Again, not hopeful for the number on the scale this week.  I know I could have done better in the eating department even though I’ve done pretty amazing in the work outs.  Today even I did 2 hours of P90X and went for an hour long walk with Jeremy and the babies AND made sure to do the Ab work out.  So, I feel like I did my part today.  The hill during our walk that I normally huff and puff up, I went up pretty smoothly.  (So I wrote everything above on Wednesday.)
Today, being Thursday now, I definitely put the work outs in.  I did a Plyometrics AND Kenpo, that’s pretty crazy.  I didn’t want to do anything, I was pretty much trying to find any excuse I could to not work out, but I had none.  The up and down in weather has my mood up and down.  Of course after each work out I felt better.  While I was eating lunch, a Starkist Seasations Sesame Ginger Shrimp Frozen Entrée I bit into something hard.  Upon inspection of my mouth, I first thought it was a piece of glass, no no, it was a diamond!  We checked my wedding ring, and it was not from mine (thank goodness).  The diamond is pretty small, but I called Starkist and they want me to send it to them.  I’m thinking I’m hitting up a jeweler tomorrow to find out if it’s real!!!  It’s not like I can sue them, I wasn’t hurt and people lie and so I’m sure they won’t believe a word I say anyway, but I know the truth and so does Jeremy.

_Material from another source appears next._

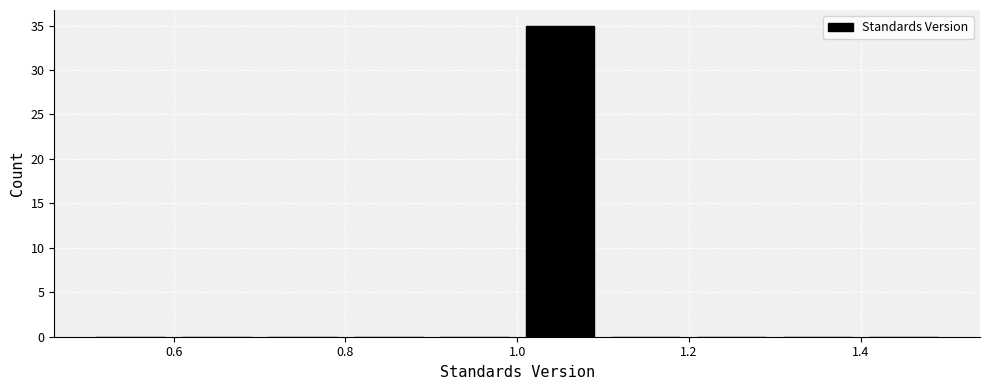

Which range on the x-axis has the tallest bar?

1.0 to 1.1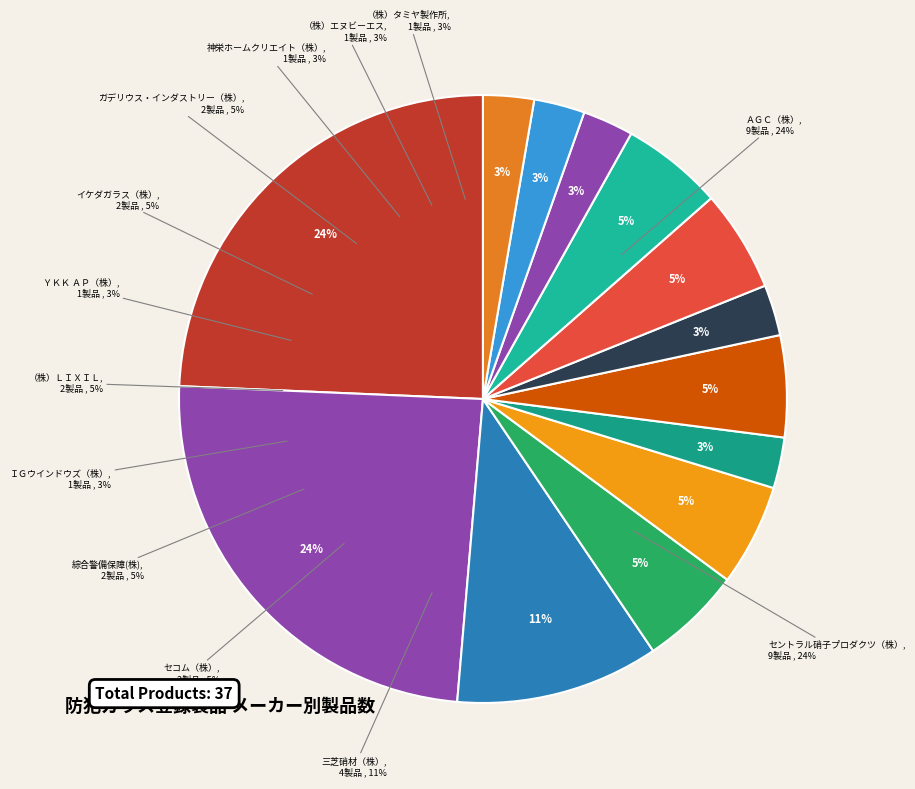

Combined, what portion of the pie is ＹＫＫ ＡＰ（株） and ガデリウス・インダストリー（株）?

8.1%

Weigh in tomorrow, we shall see!  Five weeks until Memphis, Six weeks until my 31st birthday,  I’d have to loss about 22 pounds to reach the first goal….I’m grateful for every pound!!  And the plan is to get up and do cardio AND my weight work out before I weigh in!  Doing that the other day really freed up my entire day!
Wednesday night at church was unbelievable!!!!  Just had to throw that out there!